Open Datasets	Yes	To validate the Map Reduce principle within our limited budget, we focus on the challenging long video benchmark: LVBench [39]. Compared with others [9, 31, 35, 63], LVBench features more extremely long video durations and challenging questions... We expand the breadth of evaluation using the subsets of other representative video understanding benchmarks, especially the long video parts of Long Video Bench [47], Video-MME [9], and Ego Shema [31].
Dataset Splits	Yes	For the ablation study (Sec. 4.4), we form a subset to save the budget by selecting the first video of each video category in LVBench. This subset has 6 videos and 98 questions in total. For additional evaluation, we use (1) the longest subset of Long Video Bench s validation set, (2) the long video subset of Video MME without subtitles, and (3) the validation set of Ego Schema.
Hardware Specification	Yes	This work used computational resources, including the NCSA Delta and Delta AI supercomputers through allocations CIS230012, CIS240133, and CIS240387 from the Advanced Cyberinfrastructure Coordination Ecosystem: Services & Support (ACCESS) program, as well as the TACC Frontera supercomputer, Amazon Web Services (AWS), and Open AI API through the National Artificial Intelligence Research Resource (NAIRR) Pilot.
Software Dependencies	No	We utilize Gemini-2.0-Flash [37] as our VLM, and we only use GPT4o to process texts. While specific models are named, the paper does not provide version numbers for ancillary software libraries, frameworks (e.g., PyTorch, TensorFlow), or programming languages used for implementation beyond the APIs.

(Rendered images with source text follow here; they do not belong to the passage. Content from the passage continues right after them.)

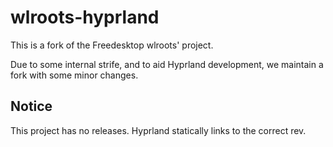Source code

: # wlroots-hyprland

This is a fork of the Freedesktop wlroots' project.

Due to some internal strife, and to aid Hyprland development, we maintain a fork with
some minor changes.

## Notice

This project has no releases. Hyprland statically links to the correct rev.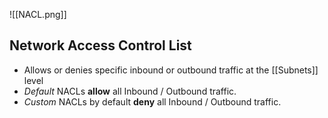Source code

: ![[NACL.png]]
## Network Access Control List
- Allows or denies specific inbound or outbound traffic at the [[Subnets]] level
- *Default* NACLs **allow** all Inbound / Outbound traffic.
- *Custom* NACLs by default **deny** all Inbound / Outbound traffic.
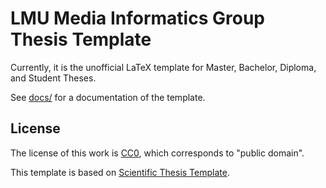 # LMU Media Informatics Group Thesis Template

Currently, it is the unofficial LaTeX template for Master, Bachelor, Diploma, and Student Theses.

See [docs/](docs/) for a documentation of the template.

## License

The license of this work is [CC0](https://creativecommons.org/publicdomain/zero/1.0/), which corresponds to "public domain".

This template is based on [Scientific Thesis Template](https://github.com/latextemplates/scientific-thesis-template).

Experiment Setup	Yes	To save our expenses, we utilize Gemini-2.0-Flash [37] as our VLM, and we only use GPT4o to process texts. On average, generating the dense captions for an hour-long video requires approximately $0.8 of Gemini-2.0-Flash, and answering each question from LVbench costs $0.4 GPT4o on average. We provide further details, especially the prompts, in Sec. D. Controlled Context Lengths. We highlight a vital implementation detail so that our video agent is meaningful for overcoming the context length challenges: we explicitly control the VLM to perceive less than 40 frames per query, significantly less than the typical 256 or even more frames for long video VLMs [22]. This ensures MR. Video does not violate the motivation of building video agents.